____ Document section
A Hebrew and English Lexicon of the Old Testament, more commonly known  as Brown–Driver–Briggs or BDB (from the name of its three authors) is a standard reference for Biblical Hebrew and Biblical Aramaic, first published in 1906. It is organized by (Hebrew) alphabetical order of three letter roots. It was based on the Hebrew-German lexicon of Wilhelm Gesenius, translated by Edward Robinson. The chief editor was Francis Brown, with the co-operation of Samuel Rolles Driver and Charles Augustus Briggs, hence the name Brown–Driver–Briggs.  Some modern printings have added the Strong's reference numbers for Biblical Hebrew and Aramaic words.

In 2013, semitists Jo Ann Hackett and John Huehnergard received a National Endowment for the Humanities grant to fund creation of a revised and updated electronic version of the BDB; the resulting Biblical Hebrew and Aramaic Lexicon will be available through a website (Semitica Electronica) or via print-on-demand.
________
Using the information:
A. In the passage on the Brown–Driver–Briggs lexicon, who was the chief editor?
B. Please set down the part of the passage on the Brown–Driver–Briggs lexicon that opens with the words containing "In 2013, semitists" and closes with "or via print-on-demand.", copying it exactly.
____ Supplied material
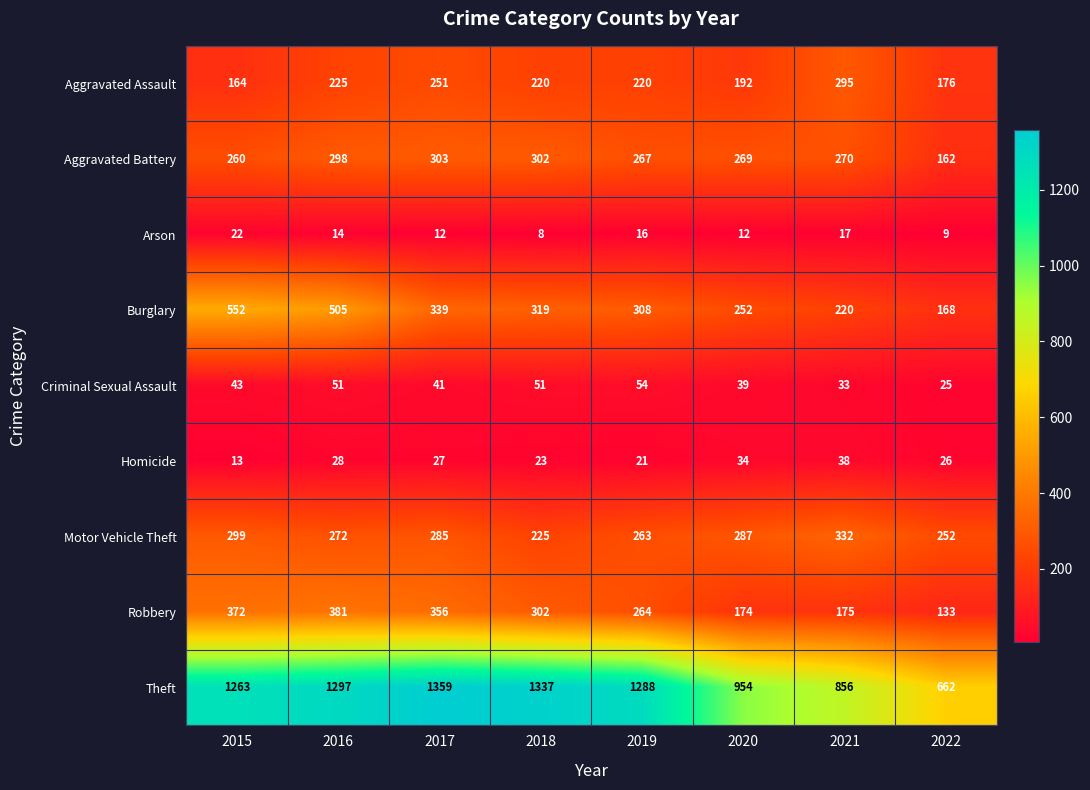

Is the value of Theft at 2015 greater than the value of Motor Vehicle Theft at 2019?

Yes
________
Per-task answers:
A. Francis Brown

B.
In 2013, semitists Jo Ann Hackett and John Huehnergard received a National Endowment for the Humanities grant to fund creation of a revised and updated electronic version of the BDB; the resulting Biblical Hebrew and Aramaic Lexicon will be available through a website (Semitica Electronica) or via print-on-demand.